Friday, September 23, 2011

The Book and Revelations

Revelations
In the fourth grade a new boy moved to town.  To the rest, he came from somewhere exotic. Kansas.  He was taller than the rest of us and wore very short shorts, white and almost obscene.  

I was told to show him the ropes.  Our fourth grade teacher had too much to do.  Mrs. Eichenger wore oversized glasses, bifocals, the plastic kind that came in impossible colors like periwinkle, rose and sunflower.  She had a gamey smile and oversized front teeth.  Her hair was short, but not "Let's Get Physical," fashionable.  She was a butchy broad back when lesbians were mysterious manly misfits, all fish and no bicycle, before the Portias invaded intent on showing the world they still knew how to ride.  
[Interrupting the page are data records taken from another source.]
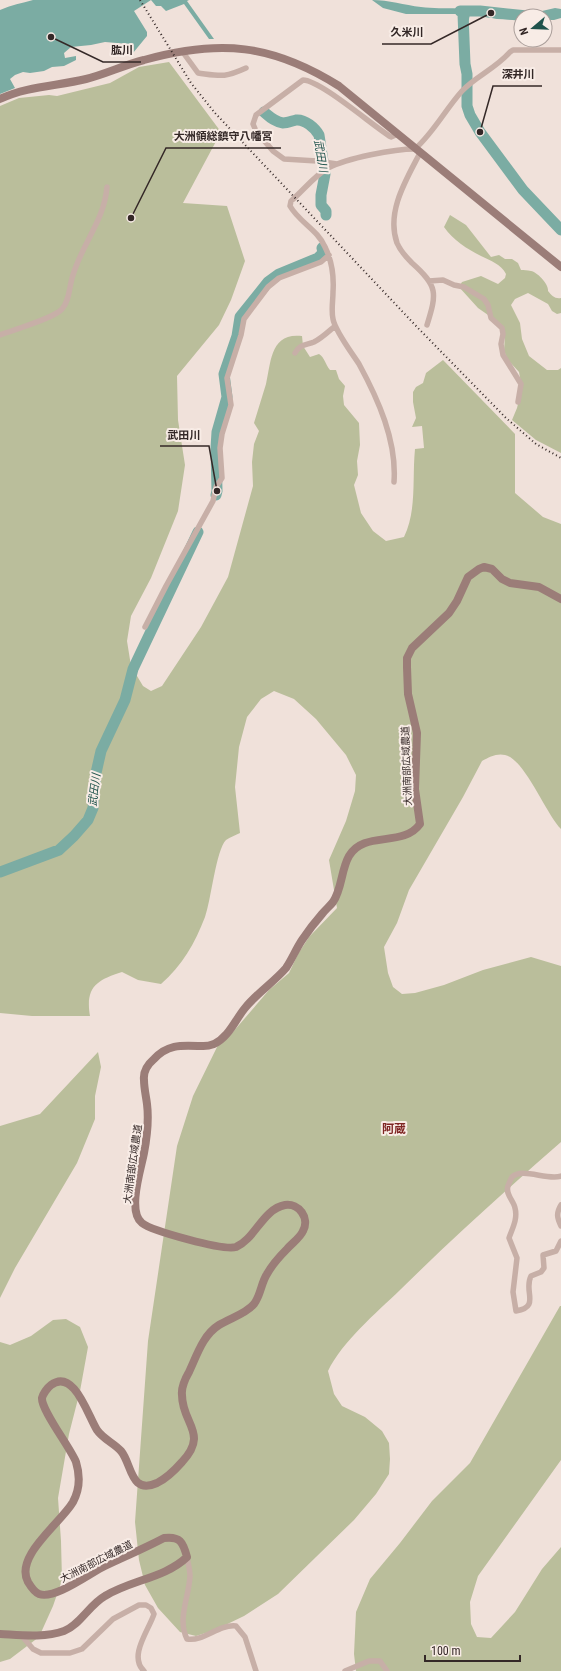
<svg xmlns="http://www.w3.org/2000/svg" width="561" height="1671" font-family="'Roboto Condensed','Noto Sans JP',sans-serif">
  <rect width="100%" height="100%" fill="#f0e1da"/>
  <path fill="#babe9b" d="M169 62 221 132 183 203 227 206 245 261 231 300 219 325 177 376 178 420 185 465 178 511 151 578 131 616 127 641 131 666 143 686 151 691 162 686 201 627 228 577 253 486 252 462 254 444 259 431 254 423C258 410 262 397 266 384 271 363 270 332 302 336L303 346 310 357 319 354C325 358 325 364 330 370H336L339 379 345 386 343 396 344 405 359 423 360 445 357 461 358 475 354 485 361 513 373 531 386 541 404 537C417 510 412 479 415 449L424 448 422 426 412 427 416 418 413 402V392L416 387 423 383 426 373 443 360 515 434V493L543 517 561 524V829C546 814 524 758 505 755 497 753 489 757 482 761L463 797 409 890 397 923 384 947 388 973 393 987 402 994 415 993 444 985 483 970 531 957 561 966V1142C506 1190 452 1239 400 1290 376 1313 342 1342 328 1371L334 1394 342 1406 365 1417 382 1431 389 1443 390 1459 389 1474 376 1494 354 1520 278 1594 244 1616 215 1630 196 1636 180 1632 158 1608 145 1585 139 1560 135 1522 148 1341 177 1146 193 1096 218 1045 233 1032 269 990 289 973 298 954 309 937 337 908 329 860 346 821 355 791 356 775 346 755 316 719 294 699 274 691 261 699 247 717 239 747 235 787 240 833C236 835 230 837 226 840 216 850 211 901 205 917 195 943 182 966 161 984L138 980 122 972C97 980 85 987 90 1016H32L0 1013V106L19 98 49 95 57 96 110 83 139 67Z
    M450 215 466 225 491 257 499 255 505 259H512L518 263 521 270C524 270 527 270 531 271 537 272 549 284 548 291 552 296 555 299 561 298V313L557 314 552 311 548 304 528 293 515 299 511 305 520 323 522 339 529 356 547 370H558L561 368V453L536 440 512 420 517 408 522 388 519 372 508 360 504 351 505 335 501 324 478 308 459 287 462 282 481 276 498 284 505 278 506 274C501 264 491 261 481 256 467 249 453 240 444 227Z
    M98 1052 101 1067 95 1096V1119L77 1163 15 1268 0 1298V1126L40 1114Z
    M560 1306H561V1460L478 1576 470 1602 471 1624 477 1637 491 1638 515 1612 542 1569 561 1547V1671H356L354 1654 356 1612 370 1579 400 1543 432 1501 470 1463Z
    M66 1319 80 1327 88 1347 80 1391 69 1434 58 1498 61 1541 62 1580 53 1606 39 1637 10 1659 0 1662V1342L10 1345 31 1336 53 1320Z"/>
  <path fill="#7baca3" d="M33 0H189L187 1 214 39H209L184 4 166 11 161 6H156L151 0 134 11 147 32V36L133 53H128L129 44 105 42 91 45 71 47 64 53 65 58 76 56V60L64 66 52 67 44 71 30 73 23 72 15 75 10 79 15 88 0 94V10C11 5 22 3 33 0Z
    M372 0C389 0 404 5 421 7 444 10 472 5 494 16L506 9H510L511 11H542L555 8 561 9V18L554 20H545V16H521V20L497 19 470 14 467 29H461L458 14H406L383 8Z"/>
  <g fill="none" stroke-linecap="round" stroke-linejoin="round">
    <path stroke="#7baca3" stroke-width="11" d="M460 11H480L527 16
      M463 14 465 64 467 74V106L470 115 480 132 523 190 561 230
      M264 112C270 117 275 122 283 123 287 123 292 121 296 120 305 119 315 128 319 135L325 174 321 195V205L326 211V215
      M216 495 217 491 216 448 217 432 227 397 224 374 237 336 240 317 268 282 279 274 318 258 323 253 322 248
      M0 872 59 850 74 836 88 820 93 808 96 773 101 751 125 700 133 669 198 532"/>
    <path stroke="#c7afa7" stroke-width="5.5" d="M182 51 198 73C221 76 224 78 246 68
      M420 153C406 180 386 212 397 243 400 250 406 257 412 263 438 286 437 293 427 325
      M337 164 317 161 284 159 273 151 256 131 253 124 256 115 303 80C320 80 373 126 391 137L398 134
      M429 281 443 280 454 285 464 287 484 299 488 305 491 318 502 328 503 334 501 344 503 355 521 384 518 402
      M0 335C13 330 55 318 62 309 70 300 69 286 73 275 83 242 104 221 107 187
      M295 353C299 344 307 345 314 342 322 338 329 331 335 326
      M394 482C397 441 378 399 359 364 352 353 335 331 333 319 331 310 333 301 333 292 334 277 332 261 325 247 318 230 299 222 290 206L291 201C303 191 314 176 328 168 347 158 394 149 415 149 434 132 445 110 462 91 476 76 495 69 510 52L513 50H561
      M145 627 166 586 213 501 216 487 222 478 220 448 222 434 231 405 227 378 241 335 244 319 268 287 279 278 321 262 329 255
      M561 1176C548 1181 522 1167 512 1177 511 1179 509 1183 508 1186 505 1194 514 1201 515 1208 518 1219 512 1229 509 1238L517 1258 513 1292 516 1311C541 1307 523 1291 531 1276L541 1272 544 1268 543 1255 556 1251 561 1241
      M561 1205C556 1213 557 1218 561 1226
      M187 1557C188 1563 190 1570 190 1576 189 1597 177 1619 187 1639 204 1642 218 1624 236 1626L245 1637 256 1671
      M21 1635 33 1649 41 1653H70L82 1649 113 1619 139 1605H146L151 1608 154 1614C149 1630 128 1656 144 1671
      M345 1671 369 1661H380L387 1671"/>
    <path stroke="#9b7d78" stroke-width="8" d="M0 99C27 86 58 86 86 79 106 74 124 65 144 60 220 39 272 44 339 86L561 267
      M0 1634C20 1635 44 1638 64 1631 80 1625 89 1605 105 1596 131 1580 165 1578 187 1557 183 1542 180 1536 164 1538 145 1548 124 1557 105 1566 90 1573 55 1600 39 1594 34 1592 31 1587 28 1582 14 1556 61 1523 73 1502 80 1489 80 1475 76 1462 70 1447 41 1410 42 1398 43 1394 47 1388 51 1385 74 1368 88 1416 97 1430 103 1439 114 1443 121 1451 132 1464 130 1495 157 1483 167 1478 175 1470 182 1462 209 1433 182 1424 182 1395 181 1387 185 1379 189 1372 197 1355 203 1335 219 1325 230 1318 246 1314 254 1304 261 1295 261 1283 267 1274 272 1265 280 1256 287 1249 292 1243 300 1238 303 1231 310 1218 299 1203 285 1205 263 1209 255 1239 236 1247 224 1251 152 1231 142 1223 127 1211 141 1169 144 1153 147 1137 149 1120 147 1104 146 1096 144 1088 144 1080 143 1071 147 1065 154 1059 167 1045 180 1045 198 1046 206 1046 206 1047 214 1044 229 1037 235 1020 245 1008 257 993 274 982 286 968 292 959 296 949 302 940 308 931 315 922 322 914 325 910 330 906 333 902 342 889 341 870 349 856 364 830 403 848 420 824L415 789 417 733 408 694 407 667V658L412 648 449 613 457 601 468 577 479 569 484 567 492 569 502 579 510 583 539 587 561 599"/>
    <path stroke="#342827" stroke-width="2" stroke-dasharray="1 3" stroke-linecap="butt" d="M140 0 191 83 215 113 417 327 506 418 536 444 561 458"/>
  </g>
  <g text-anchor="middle" stroke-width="4" stroke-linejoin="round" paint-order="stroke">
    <g font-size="10" fill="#342827" stroke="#f8ece6">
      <text transform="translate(406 766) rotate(-92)" y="4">大洲南部広域農道</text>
      <text transform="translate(132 1164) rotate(-82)" y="4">大洲南部広域農道</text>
      <text transform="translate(96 1561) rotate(-27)" y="4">大洲南部広域農道</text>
    </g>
    <g font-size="11" font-style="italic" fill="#1f534c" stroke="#f8ece6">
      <text transform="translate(321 156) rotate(80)" y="4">武田川</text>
      <text transform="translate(94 790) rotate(-83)" y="4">武田川</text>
    </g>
    <g font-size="12" font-weight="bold" fill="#7f2624" stroke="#f8ece6">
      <text x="394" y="1133">阿蔵</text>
    </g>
  </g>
  <path fill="none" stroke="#342827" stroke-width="1.5" d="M491 13L431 44H382M51 37L103 62H141M480 132L493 86H542M131 218L166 148H281M217 491L209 446H160"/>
  <g fill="#342827" stroke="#f8ece6" stroke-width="1.5">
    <circle cx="491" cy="13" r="4"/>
    <circle cx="51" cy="37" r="4"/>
    <circle cx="480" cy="132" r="4"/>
    <circle cx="131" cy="218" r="4"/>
    <circle cx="217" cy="491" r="4"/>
  </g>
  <g font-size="11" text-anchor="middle" font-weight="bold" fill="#342827" stroke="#f8ece6" stroke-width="4" stroke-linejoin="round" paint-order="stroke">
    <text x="407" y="36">久米川</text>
    <text x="122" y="54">肱川</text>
    <text x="518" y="78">深井川</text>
    <text x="223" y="140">大洲領総鎮守八幡宮</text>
    <text x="184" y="439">武田川</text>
  </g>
  <g transform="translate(533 28) rotate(251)"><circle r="19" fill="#f8ece6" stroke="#aa9e9a"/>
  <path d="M0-3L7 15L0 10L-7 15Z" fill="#1f534c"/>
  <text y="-6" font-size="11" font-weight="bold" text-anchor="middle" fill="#342827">N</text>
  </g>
  <path d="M425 1655v6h95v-6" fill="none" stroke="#342827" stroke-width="2"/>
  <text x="431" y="1655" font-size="12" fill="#342827" stroke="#f8ece6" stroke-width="3" paint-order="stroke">100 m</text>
</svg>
She knew I would show him what was expected, or at least what I did, the strange self-starter with schoolwork that I was; if he did even half of what I showed him, she would have one less headache.  That morning I showed him the laminated reading comprehension cards we worked on for an hour a day, at our own pace.  They were grouped in clusters of 30, and color coated.  The only reward for progression, was the exploration of colors more impossible than our teacher's dyke eye-ware.  

If you read fast, like the only Asian in the entire school and I did, you were moved through a bewildering array of hues beyond the reach of our pre-catalogue imagination, strangers to even Crayola. Fuck brown sienna and tangerine.  

Tanya the Asian and I were onto bigger frontiers, leek and santa nella blue.  Kansas boy and his tight white shorts would never break ahead of the pack, but six inches of height and a Mormon smile made up for all that, and he was a Catholic.  

As recess approached Kansas sidled up to our teacher and asked if he could spend recess in the basketball courts and shoot hoops alone, instead of playing a conscripted game of kick ball with the rest of us.  

Our Recess activities were assigned on a weekly basis and participation was coerced by the threat of "the book."  "The book" was a clipboard passed from classroom to classroom after recess.  Anyone that was bad or broke a rule had their name put int he book.  "The book," was meant to sound ominous, but it was never made clear what happened to you if you your name was put in the book, or where it went at the end of the day.  

The book was not about substance or procedure, it was about public humiliation, the Catholic School equivalent of the scarlet letter.  The sisters and our lesbian teacher read the names of our classmates whose names appeared in the book.  My classmates had their moral failure proclaimed in some twisted Romper Room exercise.  

My name appeared in the book once.  One of the wealthier kids brought pomegranates to school in his lunch and we got into a pomegranate fight, covering ourselves and the restroom walls in red when we should have been playing kickball. I was responsible for having the ridiculous fruit banned from school altogether. I watched  Sister Alice scrawl my name in the book with gnarled rheumatoid claws, threatening to break the pencil she used, scrawling my name in disappointed rage. I was altar boy "a" and was not supposed to be in the book, a disgrace.

To my surprise, the boy in the tight shorts managed to secure the accommodation, his cleft chin and dimples casting a spell not even a woman who only wore pants could resist.  When he came back to me and my fancy colored laminated cards, he asked if I wanted to join him.  I doubted any such thing would be allowed, but did not protest since he volunteered to ask, to push it with the new teacher on his first day.  

He waited for the bell to ring and the class to empty before asking her if I could go.  The three of us were the only people left in the classroom.  

Then, With the stupid naiveté of a nine year old, he said, "Eric wants to know if he can play with me."  

I was used to the idiocies of my classmates and their absolute ignorance of anything sexual, of innuendo, or of the pervasive adult hysteria surrounding children and sexual knowledge.   

"He wants to what?"  

Her fact contorted under the plexiglass shield and she looked up in my direction in accusatory belief.  Not only did not she see tight pants as the nimrod he was, but the story was immediately plausible.  Me, her lilac level reader, was out to fondle these innocent farm raised balls.  

In disgust I broke rank, belied my knowledge of the adult world.  

"No, not like, to play horse, the game with the basketball."  

Her face winced with embarrassed and disgust.

"Oh, ok," was all that she could muster. 

But she reviled me for catching her in the act, wallowing in a soup of inappropriate assumptions.  I knew that my classmates were not the only one's that considered me a faggot. She never forgave me for my transgression, and ignored me like some pomegranate eating Eve, some unnatural pervert who relished forbidden knowledge and pink cock.  

Later, and for the sheer hell of it, I scribbled her name in the book when no one was looking, having discovered it on Father Riley's desk one Friday while preparing for mass.  How her name got there became an unexplainable mystery and scandal among the faculty, proof that the devil was somehow among them.